$35 million University District project envisioned
Work to start next month on new six-level structure
Natasha NellisFebruary 25th, 2021
A development team is planning a $35 million apartment complex at the former Umpqua Bank branch site on Riverside Avenue, on the western edge of the University District and near the east end of downtown Spokane.
Boise, Idaho-based deChase Miksis, in partnership with Portland, Oregon-based Edlen & Co., intends to build a five-story apartment complex over one level of parking at 206 W. Riverside, on the northwest corner of Riverside Avenue and Browne Street.
Dean Pape, a partner with deChase Miksis, says via email that the company plans to break ground on the project in March. Pape couldn’t be reached immediately for further comment.

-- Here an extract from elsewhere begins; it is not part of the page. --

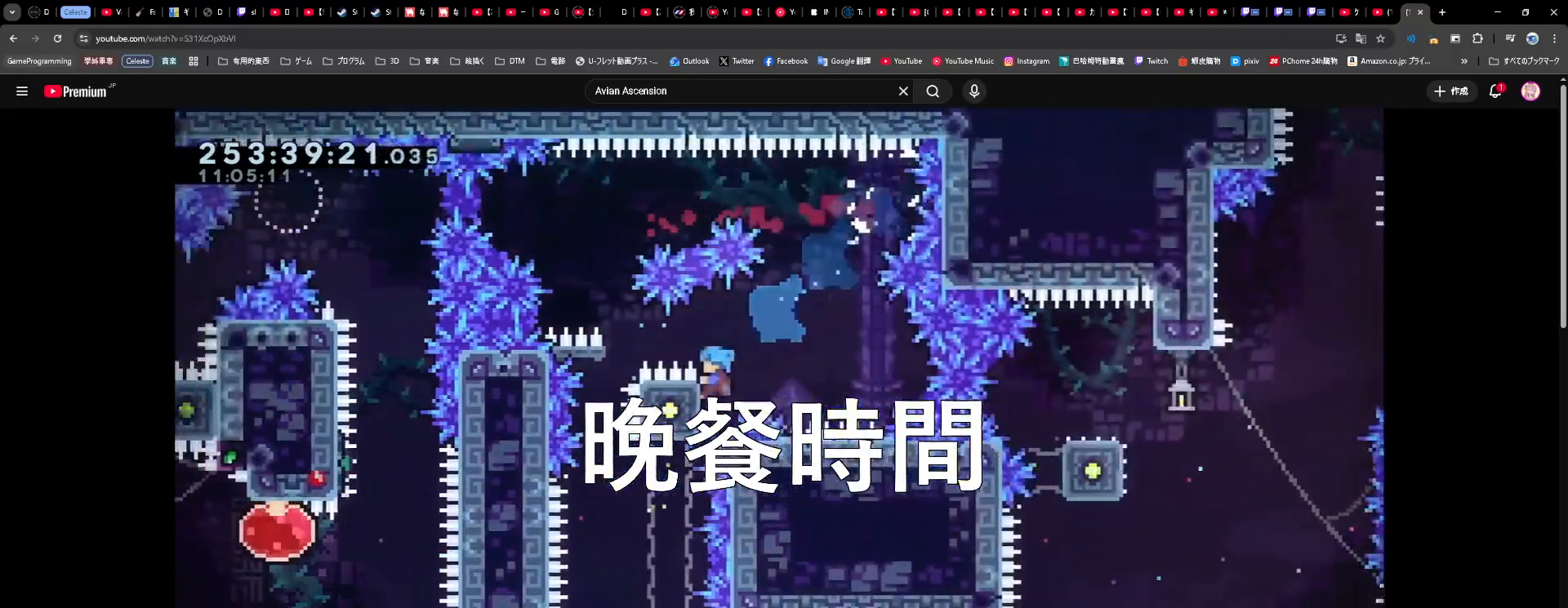
{"dt_ms": 1000, "buttons": [], "left_stick": "left"}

Mark Edlen, co-founder of real estate, development, and asset management company Edlen & Co., says the project will take 15 months to complete, with an opening date slated for summer 2022.
Planning documents show the 130,400-square-foot structure will have 139 residential units ranging from studio to two-bedroom apartments. Plans also include 18,800 square feet of parking that will accommodate 60 parking stalls.
The ground floor will have about 3,200 square feet of retail and commercial space, site plans show.
The apartments will be marketed as workforce housing, targeting tenants making 110% to 120% of the area median income, says Edlen.
The project site’s proximity to downtown, the University District, and the lower South Hill medical hub makes it attractive to the developers, Edlen says.
“We love the historic buildings (downtown),” he adds. “(Spokane) has an amazing inventory of buildings that have been saved.”
The new apartment building is intended to play off that historic feel, he says.
Lars Gilberts, executive director of Spokane’s University District Development Authority, says, “We’ve been supportive of more residential. Part of the goal of the University District is: live, learn, work, play. The ‘live’ part has been the stickier thing, except for right around Gonzaga.”
Gilberts adds, “We’re so excited that this is truly going to be a transit-oriented development and that they’re going to be using the multifamily tax exemption not only to make their project pencil but to make sure there are units for workforce housing.”
The University District is bounded to the west by Bernard Street—the project site is less than a city block from that border--and Hogan Street to the east. To the north and south, the district is roughly bounded by Sinto Avenue and Fifth Avenue, respectively.
The city of Spokane issued grading permits for the project in late December. As of the Journal’s press time, the permit application for the structure itself was still under review.
Gilberts says the development team is leasing space owned by the district just north of the site for a construction office, materials storage, and site control.
Bouten Construction Co., of Spokane, is the contractor on the project, which was designed by GGLO LLC, of Seattle.
Plans also show a 140-square-foot dog wash area and a 1,400-square-foot outdoor plaza with outdoor seating are included in the development.
The development also will include a common-area roof deck, a fitness center, and a community room, according to the Edlen & Co. website.
Spokane-based artisan guild Terrain is also noted to be contributing art to the new development. Renderings posted to the Edlen website show murals on the exterior of the building.
“We’re looking to have an arts emphasis in the building,” says Edlen.
Regarding the development team’s decision to develop in Spokane, Edlen says, “We think in the next decade, cities like Spokane are extremely well positioned to benefit from a small shift in demographics.”
That shift appears to be toward remote working and a desire by people to live in places with a relatively low cost of living, further fueled by responses to COVID-19, Edlen says. Markets like Spokane; Bozeman, Montana; Boise; and Salt Lake City have seen that influx.
Edlen says the team likely will develop more buildings in the Spokane market in the future.
“Once we break into a market, we like to stick around,” he says.